Exercise directions:
Transcribe the stretch of entries below from the line with "(287, 334) none -> [55,369,73,385] /5" through the line with "[815,192,1014,208] [719,219,936,235] underage", exactly and with both ends included; leave out all other lines.

Provided data:
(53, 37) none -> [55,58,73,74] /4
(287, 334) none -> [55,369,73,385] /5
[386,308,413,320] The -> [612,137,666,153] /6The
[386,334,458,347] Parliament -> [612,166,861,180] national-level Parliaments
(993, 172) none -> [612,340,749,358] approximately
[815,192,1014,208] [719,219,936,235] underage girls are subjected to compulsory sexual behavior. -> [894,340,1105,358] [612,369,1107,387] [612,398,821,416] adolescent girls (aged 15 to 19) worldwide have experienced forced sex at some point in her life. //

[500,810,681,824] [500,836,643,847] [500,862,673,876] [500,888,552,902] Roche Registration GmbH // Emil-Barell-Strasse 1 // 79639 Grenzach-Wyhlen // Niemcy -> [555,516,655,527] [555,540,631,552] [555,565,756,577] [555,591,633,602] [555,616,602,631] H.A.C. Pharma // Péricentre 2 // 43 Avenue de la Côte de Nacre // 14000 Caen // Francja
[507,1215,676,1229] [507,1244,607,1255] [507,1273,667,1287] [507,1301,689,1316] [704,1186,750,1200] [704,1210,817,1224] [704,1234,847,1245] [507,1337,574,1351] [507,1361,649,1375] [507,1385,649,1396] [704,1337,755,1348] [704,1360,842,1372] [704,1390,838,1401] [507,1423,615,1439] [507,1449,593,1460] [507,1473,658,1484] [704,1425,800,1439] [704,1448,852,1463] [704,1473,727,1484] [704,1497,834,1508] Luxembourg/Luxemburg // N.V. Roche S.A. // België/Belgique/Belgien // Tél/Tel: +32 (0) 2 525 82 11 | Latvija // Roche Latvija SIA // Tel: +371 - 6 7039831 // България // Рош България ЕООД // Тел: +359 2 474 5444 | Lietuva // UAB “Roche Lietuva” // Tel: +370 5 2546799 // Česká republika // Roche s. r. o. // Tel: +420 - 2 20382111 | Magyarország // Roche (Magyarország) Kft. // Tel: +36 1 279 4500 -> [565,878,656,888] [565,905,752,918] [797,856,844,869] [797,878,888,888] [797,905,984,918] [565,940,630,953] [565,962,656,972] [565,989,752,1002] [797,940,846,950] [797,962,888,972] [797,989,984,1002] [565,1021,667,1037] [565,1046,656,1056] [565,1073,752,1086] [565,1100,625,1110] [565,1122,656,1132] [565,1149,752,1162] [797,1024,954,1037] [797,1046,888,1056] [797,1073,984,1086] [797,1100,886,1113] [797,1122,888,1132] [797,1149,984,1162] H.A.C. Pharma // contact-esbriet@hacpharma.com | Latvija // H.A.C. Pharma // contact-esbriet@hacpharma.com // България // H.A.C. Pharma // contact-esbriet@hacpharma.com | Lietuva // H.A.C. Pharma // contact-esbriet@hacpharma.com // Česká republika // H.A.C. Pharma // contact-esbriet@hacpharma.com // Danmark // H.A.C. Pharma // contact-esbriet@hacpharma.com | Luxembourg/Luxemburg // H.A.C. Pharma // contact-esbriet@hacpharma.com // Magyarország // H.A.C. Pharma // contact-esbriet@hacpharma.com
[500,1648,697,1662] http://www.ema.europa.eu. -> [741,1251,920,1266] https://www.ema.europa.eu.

Output for this exercise:
(287, 334) none -> [55,369,73,385] /5
[386,308,413,320] The -> [612,137,666,153] /6The
[386,334,458,347] Parliament -> [612,166,861,180] national-level Parliaments
(993, 172) none -> [612,340,749,358] approximately
[815,192,1014,208] [719,219,936,235] underage girls are subjected to compulsory sexual behavior. -> [894,340,1105,358] [612,369,1107,387] [612,398,821,416] adolescent girls (aged 15 to 19) worldwide have experienced forced sex at some point in her life. //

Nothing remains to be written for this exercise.